━━ Material provided ━━
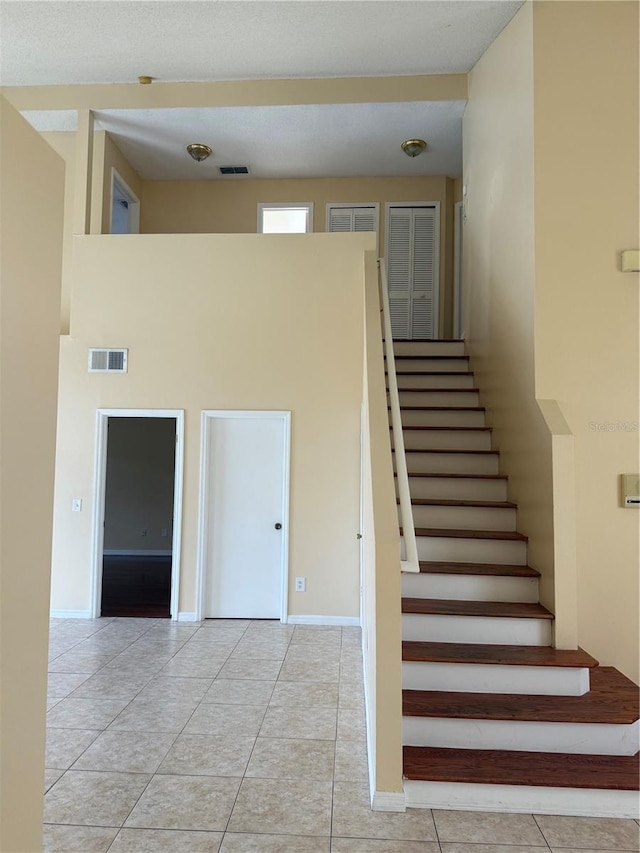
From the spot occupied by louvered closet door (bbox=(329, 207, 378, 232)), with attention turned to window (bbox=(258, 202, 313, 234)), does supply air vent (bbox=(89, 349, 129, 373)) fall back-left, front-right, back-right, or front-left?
front-left

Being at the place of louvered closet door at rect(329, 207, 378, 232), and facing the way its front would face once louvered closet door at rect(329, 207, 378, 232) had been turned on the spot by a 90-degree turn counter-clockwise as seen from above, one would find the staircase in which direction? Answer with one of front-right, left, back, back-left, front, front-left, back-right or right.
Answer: right

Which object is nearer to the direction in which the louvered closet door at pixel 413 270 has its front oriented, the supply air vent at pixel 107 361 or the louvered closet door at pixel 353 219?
the supply air vent

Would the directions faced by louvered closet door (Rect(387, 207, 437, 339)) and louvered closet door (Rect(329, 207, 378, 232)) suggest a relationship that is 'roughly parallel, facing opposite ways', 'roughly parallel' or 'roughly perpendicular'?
roughly parallel

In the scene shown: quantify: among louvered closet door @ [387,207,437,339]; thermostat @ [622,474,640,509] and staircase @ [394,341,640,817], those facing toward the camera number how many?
3

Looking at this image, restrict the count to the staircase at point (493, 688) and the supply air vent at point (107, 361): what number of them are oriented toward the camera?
2

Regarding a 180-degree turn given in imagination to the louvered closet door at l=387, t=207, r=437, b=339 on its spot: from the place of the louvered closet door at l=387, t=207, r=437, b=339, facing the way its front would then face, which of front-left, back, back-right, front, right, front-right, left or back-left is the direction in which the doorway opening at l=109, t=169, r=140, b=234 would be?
left

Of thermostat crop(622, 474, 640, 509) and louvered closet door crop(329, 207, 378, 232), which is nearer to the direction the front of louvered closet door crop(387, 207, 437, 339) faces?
the thermostat

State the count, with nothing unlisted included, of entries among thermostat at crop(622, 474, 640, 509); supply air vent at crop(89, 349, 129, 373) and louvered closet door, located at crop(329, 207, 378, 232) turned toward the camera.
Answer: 3

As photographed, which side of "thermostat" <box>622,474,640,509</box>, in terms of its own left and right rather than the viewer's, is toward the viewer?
front

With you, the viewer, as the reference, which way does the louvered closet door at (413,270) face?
facing the viewer

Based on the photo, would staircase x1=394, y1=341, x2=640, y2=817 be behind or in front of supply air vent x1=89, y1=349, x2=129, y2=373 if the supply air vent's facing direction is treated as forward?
in front

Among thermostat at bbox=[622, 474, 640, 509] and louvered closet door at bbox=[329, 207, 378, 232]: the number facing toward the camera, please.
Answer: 2

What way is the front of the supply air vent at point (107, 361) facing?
toward the camera
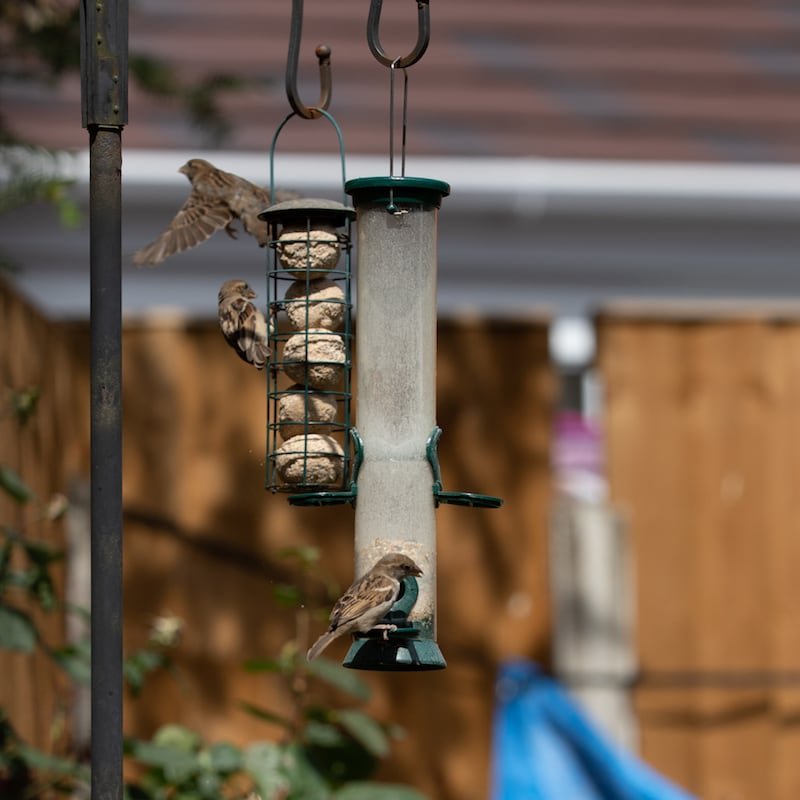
━━━
Switch "staircase" to "stairway" throughout all of the entries above and reproduce them with nothing else altered. Leave out the pictures.

From the spot occupied by louvered closet door (bbox=(329, 207, 378, 232)), with attention turned to window (bbox=(258, 202, 313, 234)), does supply air vent (bbox=(89, 349, 129, 373)) fall back-left, front-right, back-right, or front-left?
front-left

Being at the place of louvered closet door at rect(329, 207, 378, 232), and facing the way its front would face once louvered closet door at rect(329, 207, 378, 232) had been turned on the spot by a 90-degree turn counter-clockwise as seen from above, one would find the stairway in which direction? Answer with one of front-right, left, back, back-left, front, front-left, back-right or right.
Answer: right

Which object is nearer to the direction in which the louvered closet door at pixel 413 270 has its front oriented, the supply air vent at pixel 107 361 or the louvered closet door at pixel 353 219?
the supply air vent

Would the directions faced by louvered closet door (Rect(387, 207, 437, 339)) and louvered closet door (Rect(329, 207, 378, 232)) suggest a relationship that is 'roughly parallel, facing opposite ways', 'roughly parallel' or 'roughly perpendicular'?
roughly parallel

In the scene shown: quantify: among louvered closet door @ [387,207,437,339]; thermostat @ [622,474,640,509] and stairway @ [394,341,640,817], those facing toward the camera number how many?
3

Looking at this image, restrict the count to the stairway at point (493, 688) and the supply air vent at point (107, 361): what number of them are oriented toward the camera?
2

Regarding a 180-degree turn given in imagination to the louvered closet door at l=387, t=207, r=437, b=339 on its spot: from the place of the louvered closet door at l=387, t=207, r=437, b=339, facing the way its front would then face, which of front-left, back, back-right, front, right, front-right, left or back-left is the direction in which the doorway opening at l=109, t=169, r=140, b=234 would be?
left

Of thermostat crop(622, 474, 640, 509) and louvered closet door crop(329, 207, 378, 232), which is nearer to the direction the front of louvered closet door crop(387, 207, 437, 339) faces?
the thermostat

State the count, with nothing unlisted included, of entries among thermostat at crop(622, 474, 640, 509); supply air vent at crop(89, 349, 129, 373) and louvered closet door, located at crop(329, 207, 378, 232) turned toward the camera.
Answer: 3

As photographed, which side of "thermostat" <box>622,474,640,509</box>, in terms of its own left and right rather than the viewer's, is toward the viewer?
front

With you, the viewer, as the reference, which way does the louvered closet door at (413,270) face?
facing the viewer

Based on the photo, would stairway x1=394, y1=341, x2=640, y2=817 be behind or in front of supply air vent x1=89, y1=349, x2=129, y2=373 if the supply air vent's facing direction is treated as forward?
in front

Among thermostat at bbox=[622, 474, 640, 509] and louvered closet door at bbox=[329, 207, 378, 232]: the number facing toward the camera, please.
Answer: 2

What way is the front of the supply air vent at point (107, 361) facing?
toward the camera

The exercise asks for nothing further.